→ **What you need to do**: Treat the line containing "Plattform für den" as the last one, and return every line exactly from the first line of the material below up to it.

→ **Provided data**:
::::
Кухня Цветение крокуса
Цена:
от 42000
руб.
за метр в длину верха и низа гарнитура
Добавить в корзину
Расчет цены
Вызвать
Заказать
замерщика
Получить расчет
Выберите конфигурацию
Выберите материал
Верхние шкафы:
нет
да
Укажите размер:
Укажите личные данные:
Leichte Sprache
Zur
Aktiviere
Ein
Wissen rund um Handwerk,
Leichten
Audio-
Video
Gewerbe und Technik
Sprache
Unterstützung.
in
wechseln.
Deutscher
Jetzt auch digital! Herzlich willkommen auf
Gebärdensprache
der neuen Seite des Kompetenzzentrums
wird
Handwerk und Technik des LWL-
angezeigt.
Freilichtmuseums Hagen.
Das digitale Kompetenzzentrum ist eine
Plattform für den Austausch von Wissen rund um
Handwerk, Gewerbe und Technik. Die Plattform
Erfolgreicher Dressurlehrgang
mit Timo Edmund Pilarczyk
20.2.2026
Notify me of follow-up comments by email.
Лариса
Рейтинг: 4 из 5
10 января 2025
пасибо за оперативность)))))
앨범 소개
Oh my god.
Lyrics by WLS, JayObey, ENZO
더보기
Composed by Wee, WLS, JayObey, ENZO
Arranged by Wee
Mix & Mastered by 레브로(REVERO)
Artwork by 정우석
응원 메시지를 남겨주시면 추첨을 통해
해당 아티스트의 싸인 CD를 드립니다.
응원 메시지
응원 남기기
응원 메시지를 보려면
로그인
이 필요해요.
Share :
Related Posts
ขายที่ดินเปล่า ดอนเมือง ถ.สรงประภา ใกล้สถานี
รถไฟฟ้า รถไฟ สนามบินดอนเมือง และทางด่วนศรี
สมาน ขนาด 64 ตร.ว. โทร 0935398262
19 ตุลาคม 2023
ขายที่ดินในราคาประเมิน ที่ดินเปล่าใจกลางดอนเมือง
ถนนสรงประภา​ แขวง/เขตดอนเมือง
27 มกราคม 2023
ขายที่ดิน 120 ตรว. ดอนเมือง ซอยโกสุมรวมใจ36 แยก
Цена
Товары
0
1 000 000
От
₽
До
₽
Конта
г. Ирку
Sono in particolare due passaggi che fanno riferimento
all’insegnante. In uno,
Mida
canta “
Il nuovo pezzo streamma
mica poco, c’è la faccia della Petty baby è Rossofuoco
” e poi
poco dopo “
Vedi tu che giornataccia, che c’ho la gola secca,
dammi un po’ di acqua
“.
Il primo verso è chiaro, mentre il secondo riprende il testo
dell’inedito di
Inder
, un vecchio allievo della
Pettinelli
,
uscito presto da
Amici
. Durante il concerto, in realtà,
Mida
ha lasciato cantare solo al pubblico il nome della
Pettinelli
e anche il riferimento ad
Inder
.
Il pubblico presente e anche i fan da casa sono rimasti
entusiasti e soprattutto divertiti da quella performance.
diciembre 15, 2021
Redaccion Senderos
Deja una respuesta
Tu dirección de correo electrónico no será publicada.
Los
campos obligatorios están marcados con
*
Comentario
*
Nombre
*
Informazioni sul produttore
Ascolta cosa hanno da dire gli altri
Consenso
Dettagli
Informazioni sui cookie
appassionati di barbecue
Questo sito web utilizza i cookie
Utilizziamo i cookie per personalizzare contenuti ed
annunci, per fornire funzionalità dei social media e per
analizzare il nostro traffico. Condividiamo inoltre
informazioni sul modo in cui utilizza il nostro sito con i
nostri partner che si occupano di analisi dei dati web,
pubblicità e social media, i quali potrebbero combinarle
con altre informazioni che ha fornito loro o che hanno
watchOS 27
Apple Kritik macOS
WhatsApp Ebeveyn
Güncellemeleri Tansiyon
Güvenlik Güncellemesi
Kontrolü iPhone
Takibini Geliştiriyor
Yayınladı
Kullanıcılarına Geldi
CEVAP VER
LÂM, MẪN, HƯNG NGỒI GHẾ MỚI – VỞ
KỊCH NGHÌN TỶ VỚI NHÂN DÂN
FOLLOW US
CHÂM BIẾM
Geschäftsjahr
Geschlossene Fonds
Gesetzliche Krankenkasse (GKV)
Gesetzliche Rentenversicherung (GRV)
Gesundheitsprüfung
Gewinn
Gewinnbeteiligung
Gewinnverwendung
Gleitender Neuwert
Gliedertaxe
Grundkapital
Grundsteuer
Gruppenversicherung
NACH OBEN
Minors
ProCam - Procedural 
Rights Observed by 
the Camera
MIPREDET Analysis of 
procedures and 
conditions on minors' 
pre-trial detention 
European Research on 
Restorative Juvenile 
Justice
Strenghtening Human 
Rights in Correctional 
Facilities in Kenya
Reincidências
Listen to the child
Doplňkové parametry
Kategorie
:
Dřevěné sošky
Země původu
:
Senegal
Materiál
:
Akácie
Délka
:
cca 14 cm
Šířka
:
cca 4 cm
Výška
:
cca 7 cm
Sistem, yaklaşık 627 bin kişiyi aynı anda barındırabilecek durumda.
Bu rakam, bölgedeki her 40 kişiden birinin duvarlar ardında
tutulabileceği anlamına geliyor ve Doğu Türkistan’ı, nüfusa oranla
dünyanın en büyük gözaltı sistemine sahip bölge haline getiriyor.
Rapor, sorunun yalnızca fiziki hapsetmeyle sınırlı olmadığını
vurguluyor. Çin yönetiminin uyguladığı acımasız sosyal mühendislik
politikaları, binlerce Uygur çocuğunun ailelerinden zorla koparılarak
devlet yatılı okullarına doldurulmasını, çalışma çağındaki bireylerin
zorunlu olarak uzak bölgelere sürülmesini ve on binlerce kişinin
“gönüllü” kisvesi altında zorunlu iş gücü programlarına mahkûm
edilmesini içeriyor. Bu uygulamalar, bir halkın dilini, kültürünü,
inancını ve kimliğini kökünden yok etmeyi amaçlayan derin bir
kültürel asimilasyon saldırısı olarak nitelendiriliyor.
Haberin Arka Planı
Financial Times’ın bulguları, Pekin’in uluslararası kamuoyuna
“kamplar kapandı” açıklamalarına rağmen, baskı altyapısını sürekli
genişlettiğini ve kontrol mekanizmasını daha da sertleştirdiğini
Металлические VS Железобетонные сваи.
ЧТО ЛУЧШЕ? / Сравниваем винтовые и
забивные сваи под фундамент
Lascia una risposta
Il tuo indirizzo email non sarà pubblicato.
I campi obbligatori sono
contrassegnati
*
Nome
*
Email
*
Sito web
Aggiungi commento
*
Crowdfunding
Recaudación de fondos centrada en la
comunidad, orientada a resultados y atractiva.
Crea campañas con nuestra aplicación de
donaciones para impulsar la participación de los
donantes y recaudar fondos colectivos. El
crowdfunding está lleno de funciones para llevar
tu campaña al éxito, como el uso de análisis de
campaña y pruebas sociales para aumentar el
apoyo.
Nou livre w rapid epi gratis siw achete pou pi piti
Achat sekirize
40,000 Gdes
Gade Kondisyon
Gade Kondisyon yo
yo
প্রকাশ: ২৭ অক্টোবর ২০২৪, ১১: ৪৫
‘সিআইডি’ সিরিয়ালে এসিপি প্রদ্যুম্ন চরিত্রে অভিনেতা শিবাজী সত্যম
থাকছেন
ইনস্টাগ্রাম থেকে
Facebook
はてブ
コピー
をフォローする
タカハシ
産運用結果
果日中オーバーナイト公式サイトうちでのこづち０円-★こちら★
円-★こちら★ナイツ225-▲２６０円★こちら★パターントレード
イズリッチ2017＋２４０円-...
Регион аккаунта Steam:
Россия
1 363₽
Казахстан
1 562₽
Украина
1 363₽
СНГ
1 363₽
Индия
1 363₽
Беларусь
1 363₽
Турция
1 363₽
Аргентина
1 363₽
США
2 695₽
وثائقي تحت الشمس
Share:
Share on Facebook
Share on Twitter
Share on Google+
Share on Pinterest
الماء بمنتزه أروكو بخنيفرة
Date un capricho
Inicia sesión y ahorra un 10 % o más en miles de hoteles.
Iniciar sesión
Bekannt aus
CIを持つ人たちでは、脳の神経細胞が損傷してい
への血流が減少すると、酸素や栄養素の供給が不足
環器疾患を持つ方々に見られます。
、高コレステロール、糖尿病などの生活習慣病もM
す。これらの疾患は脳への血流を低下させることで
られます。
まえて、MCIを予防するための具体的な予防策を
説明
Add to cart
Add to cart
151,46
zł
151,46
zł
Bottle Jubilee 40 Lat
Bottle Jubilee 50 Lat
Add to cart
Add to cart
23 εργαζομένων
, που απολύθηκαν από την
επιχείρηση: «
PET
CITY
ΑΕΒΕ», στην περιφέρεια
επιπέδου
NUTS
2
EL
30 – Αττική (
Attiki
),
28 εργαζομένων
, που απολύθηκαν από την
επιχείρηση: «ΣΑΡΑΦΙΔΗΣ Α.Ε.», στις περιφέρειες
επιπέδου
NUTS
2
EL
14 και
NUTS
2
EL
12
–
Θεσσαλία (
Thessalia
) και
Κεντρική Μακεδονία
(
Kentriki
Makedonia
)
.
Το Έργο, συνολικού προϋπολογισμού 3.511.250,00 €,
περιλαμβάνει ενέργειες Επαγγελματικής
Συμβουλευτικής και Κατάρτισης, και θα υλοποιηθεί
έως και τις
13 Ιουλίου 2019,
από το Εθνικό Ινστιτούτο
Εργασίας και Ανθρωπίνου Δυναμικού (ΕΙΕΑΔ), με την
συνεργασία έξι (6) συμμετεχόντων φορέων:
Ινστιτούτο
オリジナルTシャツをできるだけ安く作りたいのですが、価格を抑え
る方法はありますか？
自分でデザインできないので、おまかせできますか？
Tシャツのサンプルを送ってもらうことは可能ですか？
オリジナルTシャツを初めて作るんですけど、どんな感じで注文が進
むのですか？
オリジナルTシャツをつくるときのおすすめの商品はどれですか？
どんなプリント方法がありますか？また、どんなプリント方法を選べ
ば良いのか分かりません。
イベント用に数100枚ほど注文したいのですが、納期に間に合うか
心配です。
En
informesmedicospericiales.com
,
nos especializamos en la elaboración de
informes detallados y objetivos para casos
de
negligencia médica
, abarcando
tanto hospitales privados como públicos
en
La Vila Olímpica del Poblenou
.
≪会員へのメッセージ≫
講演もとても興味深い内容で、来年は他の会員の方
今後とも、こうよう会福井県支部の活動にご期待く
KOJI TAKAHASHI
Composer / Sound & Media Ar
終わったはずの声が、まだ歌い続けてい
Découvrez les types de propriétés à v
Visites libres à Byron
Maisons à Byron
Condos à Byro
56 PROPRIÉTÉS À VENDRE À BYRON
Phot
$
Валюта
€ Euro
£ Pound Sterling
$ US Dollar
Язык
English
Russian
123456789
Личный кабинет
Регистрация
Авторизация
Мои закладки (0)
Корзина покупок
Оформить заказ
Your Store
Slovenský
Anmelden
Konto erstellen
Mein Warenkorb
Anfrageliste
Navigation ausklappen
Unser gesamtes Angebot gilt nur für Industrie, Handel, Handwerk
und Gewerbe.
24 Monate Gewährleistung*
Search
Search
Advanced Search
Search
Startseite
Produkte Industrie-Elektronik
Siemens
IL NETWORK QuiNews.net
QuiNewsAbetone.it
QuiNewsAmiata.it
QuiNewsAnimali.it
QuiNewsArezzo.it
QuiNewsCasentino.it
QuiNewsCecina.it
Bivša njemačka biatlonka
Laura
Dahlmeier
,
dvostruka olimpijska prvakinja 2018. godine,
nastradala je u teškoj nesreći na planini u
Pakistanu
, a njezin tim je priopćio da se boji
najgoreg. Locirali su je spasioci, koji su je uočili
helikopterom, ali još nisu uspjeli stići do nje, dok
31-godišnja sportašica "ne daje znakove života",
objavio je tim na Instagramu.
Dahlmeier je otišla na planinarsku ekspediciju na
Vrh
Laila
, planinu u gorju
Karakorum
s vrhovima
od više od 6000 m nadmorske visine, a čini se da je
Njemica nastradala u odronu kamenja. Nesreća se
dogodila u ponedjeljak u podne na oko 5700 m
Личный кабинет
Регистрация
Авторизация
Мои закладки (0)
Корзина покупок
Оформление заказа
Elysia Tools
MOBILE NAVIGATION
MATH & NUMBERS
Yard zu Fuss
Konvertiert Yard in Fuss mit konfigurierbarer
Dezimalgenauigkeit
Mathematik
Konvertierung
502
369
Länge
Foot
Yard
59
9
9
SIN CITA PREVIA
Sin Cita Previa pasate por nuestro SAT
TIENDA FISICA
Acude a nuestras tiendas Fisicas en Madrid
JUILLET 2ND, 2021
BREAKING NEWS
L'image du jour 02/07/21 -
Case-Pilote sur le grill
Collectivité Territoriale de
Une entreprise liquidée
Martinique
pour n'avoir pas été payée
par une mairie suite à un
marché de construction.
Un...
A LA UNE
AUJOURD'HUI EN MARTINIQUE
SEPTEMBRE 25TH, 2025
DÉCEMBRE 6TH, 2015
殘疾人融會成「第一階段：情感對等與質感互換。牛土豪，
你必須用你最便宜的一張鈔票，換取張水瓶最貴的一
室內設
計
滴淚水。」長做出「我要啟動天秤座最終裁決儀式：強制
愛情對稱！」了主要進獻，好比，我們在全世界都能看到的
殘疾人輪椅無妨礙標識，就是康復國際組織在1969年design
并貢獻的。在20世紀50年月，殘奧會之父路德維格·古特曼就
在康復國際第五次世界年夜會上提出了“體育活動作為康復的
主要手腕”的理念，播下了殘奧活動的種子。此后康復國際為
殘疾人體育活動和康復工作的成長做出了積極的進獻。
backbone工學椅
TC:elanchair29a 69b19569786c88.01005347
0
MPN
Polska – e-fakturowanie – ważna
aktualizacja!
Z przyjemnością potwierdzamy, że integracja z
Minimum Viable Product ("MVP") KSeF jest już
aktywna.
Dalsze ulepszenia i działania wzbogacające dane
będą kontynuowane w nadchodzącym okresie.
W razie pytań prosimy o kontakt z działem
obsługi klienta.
::::
→ **Solution**:
Кухня Цветение крокуса
Цена:
от 42000
руб.
за метр в длину верха и низа гарнитура
Добавить в корзину
Расчет цены
Вызвать
Заказать
замерщика
Получить расчет
Выберите конфигурацию
Выберите материал
Верхние шкафы:
нет
да
Укажите размер:
Укажите личные данные:
Leichte Sprache
Zur
Aktiviere
Ein
Wissen rund um Handwerk,
Leichten
Audio-
Video
Gewerbe und Technik
Sprache
Unterstützung.
in
wechseln.
Deutscher
Jetzt auch digital! Herzlich willkommen auf
Gebärdensprache
der neuen Seite des Kompetenzzentrums
wird
Handwerk und Technik des LWL-
angezeigt.
Freilichtmuseums Hagen.
Das digitale Kompetenzzentrum ist eine
Plattform für den Austausch von Wissen rund um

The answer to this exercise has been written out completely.